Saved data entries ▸
[Start]

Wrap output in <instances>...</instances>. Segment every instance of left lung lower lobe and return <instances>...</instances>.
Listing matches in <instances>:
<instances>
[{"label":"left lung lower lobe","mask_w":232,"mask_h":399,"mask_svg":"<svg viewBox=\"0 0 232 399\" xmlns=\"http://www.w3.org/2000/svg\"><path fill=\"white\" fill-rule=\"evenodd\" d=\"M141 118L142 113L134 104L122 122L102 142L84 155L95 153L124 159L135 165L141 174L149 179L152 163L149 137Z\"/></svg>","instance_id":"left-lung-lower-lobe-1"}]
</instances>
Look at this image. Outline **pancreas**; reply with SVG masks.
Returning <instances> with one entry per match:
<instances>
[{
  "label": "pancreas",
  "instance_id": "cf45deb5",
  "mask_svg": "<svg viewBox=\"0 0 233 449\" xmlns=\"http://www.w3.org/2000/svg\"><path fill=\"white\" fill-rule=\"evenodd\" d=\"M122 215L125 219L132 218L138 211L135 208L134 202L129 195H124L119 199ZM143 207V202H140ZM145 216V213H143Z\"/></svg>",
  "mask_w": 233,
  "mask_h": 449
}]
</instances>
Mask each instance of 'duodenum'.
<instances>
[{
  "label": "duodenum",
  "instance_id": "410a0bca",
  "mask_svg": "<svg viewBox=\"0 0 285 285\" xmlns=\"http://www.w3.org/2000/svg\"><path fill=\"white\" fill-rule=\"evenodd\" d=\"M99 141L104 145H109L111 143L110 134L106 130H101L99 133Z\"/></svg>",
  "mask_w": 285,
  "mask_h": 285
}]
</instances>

[End]

Please reproduce the records above line for line, without any changes.

Wrap output in <instances>...</instances>. Segment every instance of left lung lower lobe and return <instances>...</instances>.
Listing matches in <instances>:
<instances>
[{"label":"left lung lower lobe","mask_w":232,"mask_h":399,"mask_svg":"<svg viewBox=\"0 0 232 399\" xmlns=\"http://www.w3.org/2000/svg\"><path fill=\"white\" fill-rule=\"evenodd\" d=\"M141 118L142 113L134 104L122 122L102 142L84 155L95 153L124 159L135 165L141 174L149 179L152 163L149 137Z\"/></svg>","instance_id":"left-lung-lower-lobe-1"}]
</instances>
Look at this image. Outline **pancreas**; reply with SVG masks.
Returning <instances> with one entry per match:
<instances>
[{
  "label": "pancreas",
  "instance_id": "cf45deb5",
  "mask_svg": "<svg viewBox=\"0 0 233 449\" xmlns=\"http://www.w3.org/2000/svg\"><path fill=\"white\" fill-rule=\"evenodd\" d=\"M122 215L125 219L132 218L138 211L135 208L134 202L129 195H124L119 199ZM143 207V202H140ZM145 216V213H143Z\"/></svg>",
  "mask_w": 233,
  "mask_h": 449
}]
</instances>
Mask each instance of 'duodenum'.
<instances>
[{
  "label": "duodenum",
  "instance_id": "410a0bca",
  "mask_svg": "<svg viewBox=\"0 0 285 285\" xmlns=\"http://www.w3.org/2000/svg\"><path fill=\"white\" fill-rule=\"evenodd\" d=\"M99 141L104 145H109L111 143L110 134L106 130H101L99 133Z\"/></svg>",
  "mask_w": 285,
  "mask_h": 285
}]
</instances>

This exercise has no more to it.